Escrito por Feliciano Fernández González Lunes 13 de Diciembre de 2010 07:23
Casi sin darnos cuenta, porque el tiempo corre mucho, cada vez más deprisa conforme avanzan los años vividos, nos encontramos a las puertas de una nueva Navidad.
Y aunque parezca un tópico apelar a la sensibilidad que aflora a nivel de piel en estas fechas, tenemos que convenir que las circunstancias que rodean a estas fiestas en el presente año son tan especiales que no podemos volver la cabeza para no contemplar la realidad.

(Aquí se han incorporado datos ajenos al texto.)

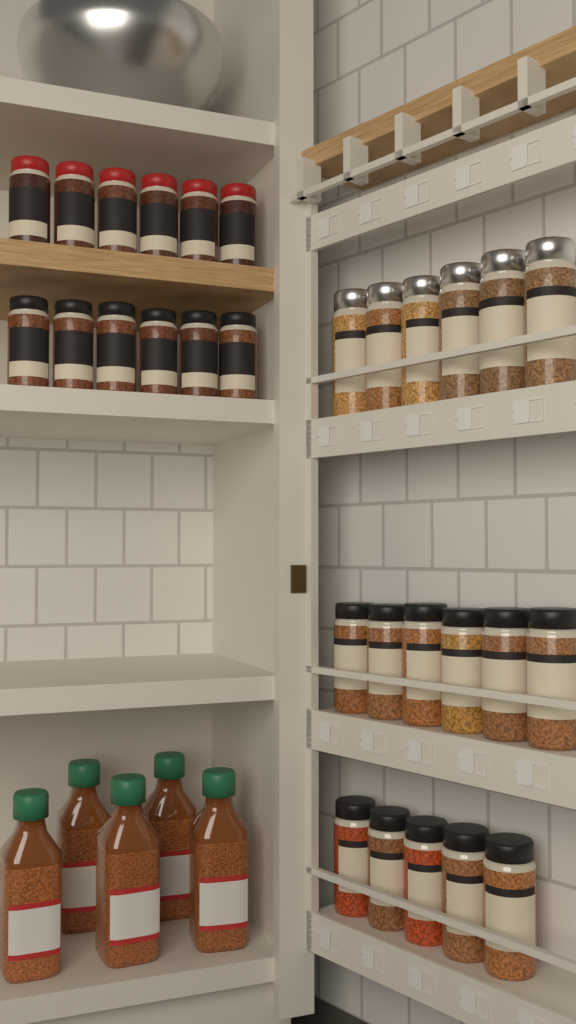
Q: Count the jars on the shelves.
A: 29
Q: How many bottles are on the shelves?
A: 5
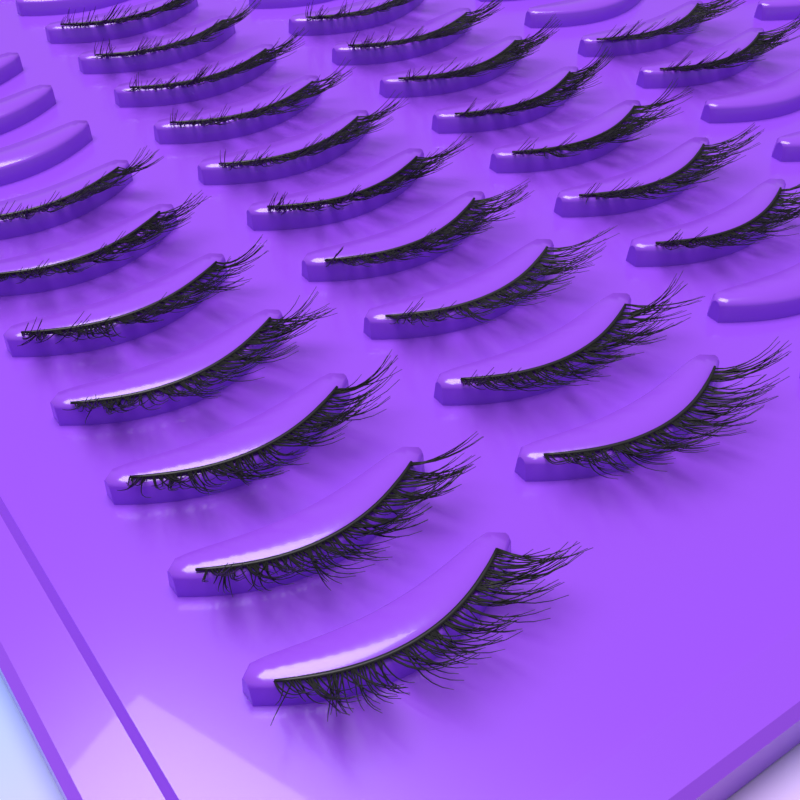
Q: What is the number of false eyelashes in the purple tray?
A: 26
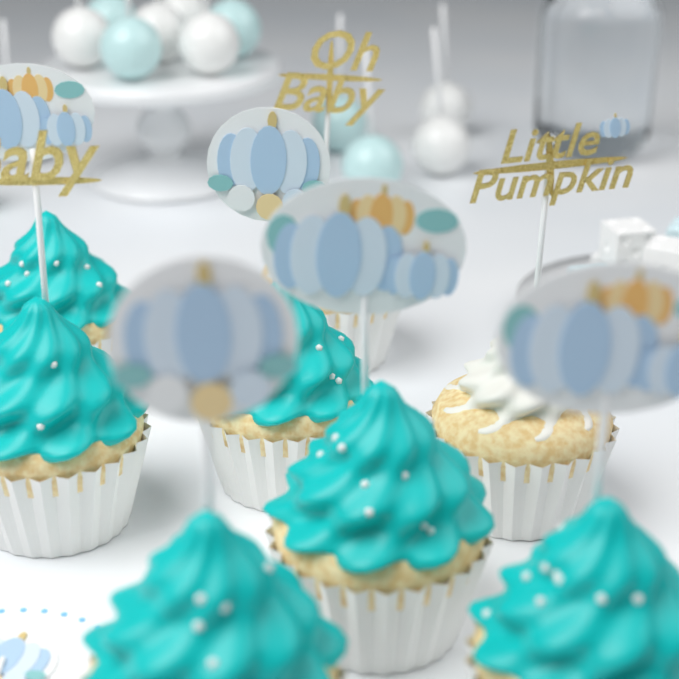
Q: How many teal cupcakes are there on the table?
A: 6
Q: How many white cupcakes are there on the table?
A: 2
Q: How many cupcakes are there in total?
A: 8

Que vivimos en una época de profunda crisis económica no es un secreto para nadie, pero lo que muchos no llegamos a vislumbrar es la autentica dimensión del problema que nos acucia. Solo hace falta darse una vuelta por Caritas, por el banco de alimentos, por los comedores o los economatos que distintas instituciones mantienen abiertos en nuestra ciudad para hacernos una idea de la magnitud de la pobreza que nos rodea y, además, de los muchos y muchos casos de pobreza vergonzante, de familias acomodadas hasta hace muy poco y que subsisten a duras penas, en la actualidad, gracias a las ayudas recibidas en estos centros.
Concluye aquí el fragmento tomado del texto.